Ukrainian folk songs

Literary Museum, Estonian Folklore Archives

This dataset contains 11 digitized collections of Ukrainian folk songs (8 collections of epic songs and 3 collections of folk songs from the Podillia region), inviting you to engage not only with texts, but with living cultural history: songs that shaped ideas of heroism, memory, and community in Ukraine.

This dataset contains 11 digitized collections of Ukrainian folk songs published in the 20th and 21th centuries, unified into a structured CSV format suitable for computational analysis and digital humanities research. Each file corresponds to a separate published collection, enabling both within-collection and cross-collection analysis. The corpus consists of two main components: eight collections of Ukrainian epic songs (dumas) and three collections of folk songs of various genres from the Podillia region.
 
The texts are accompanied by metadata, including genre, year and place of recording, collector, performer, and, where available, the respondent’s age or year of birth.

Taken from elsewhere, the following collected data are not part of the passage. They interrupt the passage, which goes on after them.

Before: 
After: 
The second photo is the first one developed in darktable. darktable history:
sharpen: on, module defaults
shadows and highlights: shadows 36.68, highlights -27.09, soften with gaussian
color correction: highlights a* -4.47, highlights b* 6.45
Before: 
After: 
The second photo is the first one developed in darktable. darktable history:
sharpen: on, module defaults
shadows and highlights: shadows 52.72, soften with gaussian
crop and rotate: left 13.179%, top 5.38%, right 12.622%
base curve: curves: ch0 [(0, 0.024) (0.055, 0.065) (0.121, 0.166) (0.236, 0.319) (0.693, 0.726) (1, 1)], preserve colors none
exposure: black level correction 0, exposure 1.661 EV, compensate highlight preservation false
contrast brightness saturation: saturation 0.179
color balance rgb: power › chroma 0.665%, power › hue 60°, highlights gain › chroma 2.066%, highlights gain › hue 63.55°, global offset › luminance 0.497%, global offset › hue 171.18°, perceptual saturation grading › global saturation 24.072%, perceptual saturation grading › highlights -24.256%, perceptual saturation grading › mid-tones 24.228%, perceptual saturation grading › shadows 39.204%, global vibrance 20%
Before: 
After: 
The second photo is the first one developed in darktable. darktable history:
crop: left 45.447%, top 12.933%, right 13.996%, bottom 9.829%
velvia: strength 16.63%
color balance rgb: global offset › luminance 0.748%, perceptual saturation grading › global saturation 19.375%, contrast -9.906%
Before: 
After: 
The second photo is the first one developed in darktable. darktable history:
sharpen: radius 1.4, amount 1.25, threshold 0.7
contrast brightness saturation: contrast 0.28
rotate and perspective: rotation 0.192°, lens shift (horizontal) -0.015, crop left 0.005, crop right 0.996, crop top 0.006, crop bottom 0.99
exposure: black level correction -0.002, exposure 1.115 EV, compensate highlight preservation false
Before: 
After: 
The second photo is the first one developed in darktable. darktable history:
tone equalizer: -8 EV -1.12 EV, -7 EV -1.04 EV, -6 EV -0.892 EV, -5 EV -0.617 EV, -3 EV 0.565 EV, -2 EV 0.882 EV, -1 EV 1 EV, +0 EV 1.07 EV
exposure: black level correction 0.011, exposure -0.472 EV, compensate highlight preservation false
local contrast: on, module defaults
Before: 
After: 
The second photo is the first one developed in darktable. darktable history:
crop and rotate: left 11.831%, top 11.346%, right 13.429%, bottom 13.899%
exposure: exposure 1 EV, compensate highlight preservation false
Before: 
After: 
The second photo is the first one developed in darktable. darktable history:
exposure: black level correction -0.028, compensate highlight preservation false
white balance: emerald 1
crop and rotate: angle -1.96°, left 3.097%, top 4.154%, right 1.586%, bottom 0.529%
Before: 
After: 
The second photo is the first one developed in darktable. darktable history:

This contextual information makes the dataset particularly valuable for studying oral tradition within its social, geographic, and historical settings.
 
The Podillia region materials are linguistically more close to modern standard Ukrainian, partly due to editorial normalization, which makes them well-suited for corpus-based and computational text analysis. In contrast, the epic dumas exhibit greater textual and structural complexity, preserving formulaic language, extended narratives, and performance-driven variation. Their written recordings reflect multiple historical spelling systems, including Russian-based orthography of the late 19th century, as well as several Ukrainian spelling norms (maksymovychivka, kulishivka, dragomanivka, and zhelehivka).
 
Possible project ideas:
Identifying and visualizing imbalances in genre, time, or metadata coverage.
– Detection of formulaic expressions and recurring motifs in epic songs, with possible comparison to Estonian runosongs.
– Automatic detection and normalization of orthographic variants.
– Measuring the impact of spelling variation on tokenization and NLP performance.
– Evaluating topic modelling methods on epic genres.
– Named entity and social role extraction (e.g., heroes, places, figures).
– Cross-corpus comparison with Estonian or Finnish folk song datasets.